Morava
- An old Serbian pack of Morava cigarettes.
- Product type: Cigarette
- Owner: Philip Morris Operations
- Country: Serbia
- Markets: See Markets

= Morava (cigarette) =

Former Serbian cigarette brand

Morava was a Serbian brand of cigarettes which was owned and manufactured by Philip Morris Operations.

==History==
Morava was founded in the Socialist Republic of Serbia and named after the river Morava, by which most cigarettes were delivered. Tobacco was forbidden at the time but following riots, the law was amended to forbid only the plant. After significant shortages, Morava was assigned a contract with the United Kingdom brand Phillip Morris to import pre-made cigarettes. The company used the same river for transport that it was named after. Morava was one of the brands with the highest sales within the Yugoslavian market. It was one of the few cigarette brands (along with Drina) to survive after the breakup of Yugoslavia.
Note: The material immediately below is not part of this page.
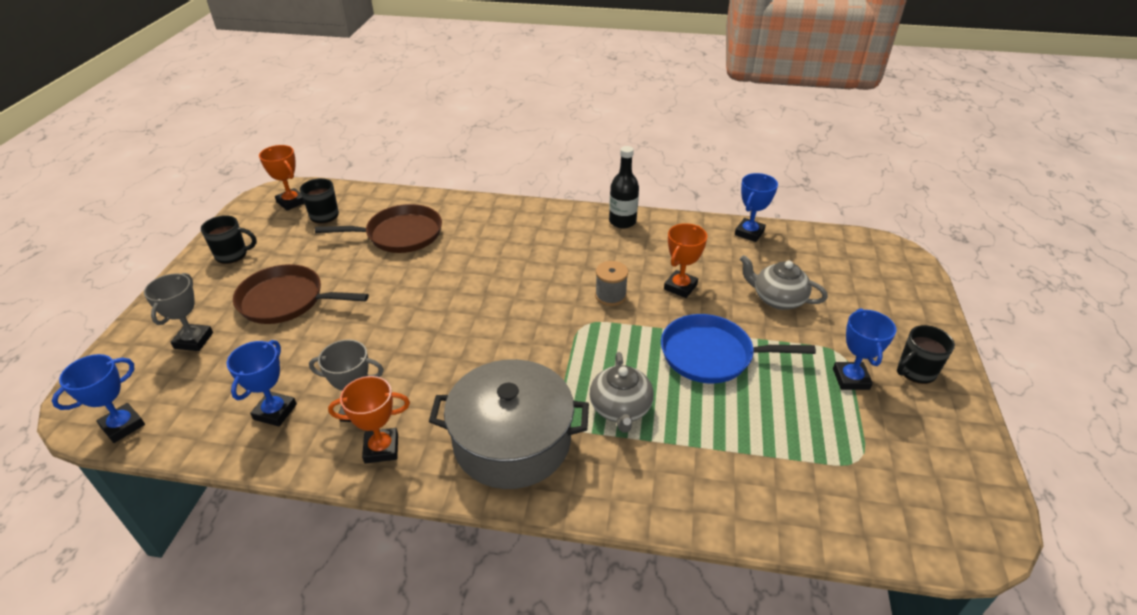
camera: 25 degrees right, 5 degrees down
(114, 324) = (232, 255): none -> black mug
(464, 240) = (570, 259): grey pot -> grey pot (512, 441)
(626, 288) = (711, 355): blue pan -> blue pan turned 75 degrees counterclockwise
Morava's last variant of cigarettes was discontinued after 2005 due to poor sales.

==Markets==
Morava was sold in the following countries: Austria, Kingdom of Yugoslavia, Socialist Federal Republic of Yugoslavia, Socialist Republic of Slovenia, Socialist Republic of Bosnia and Herzegovina, Socialist Republic of Serbia and the Republic of Serbia (1992–2006).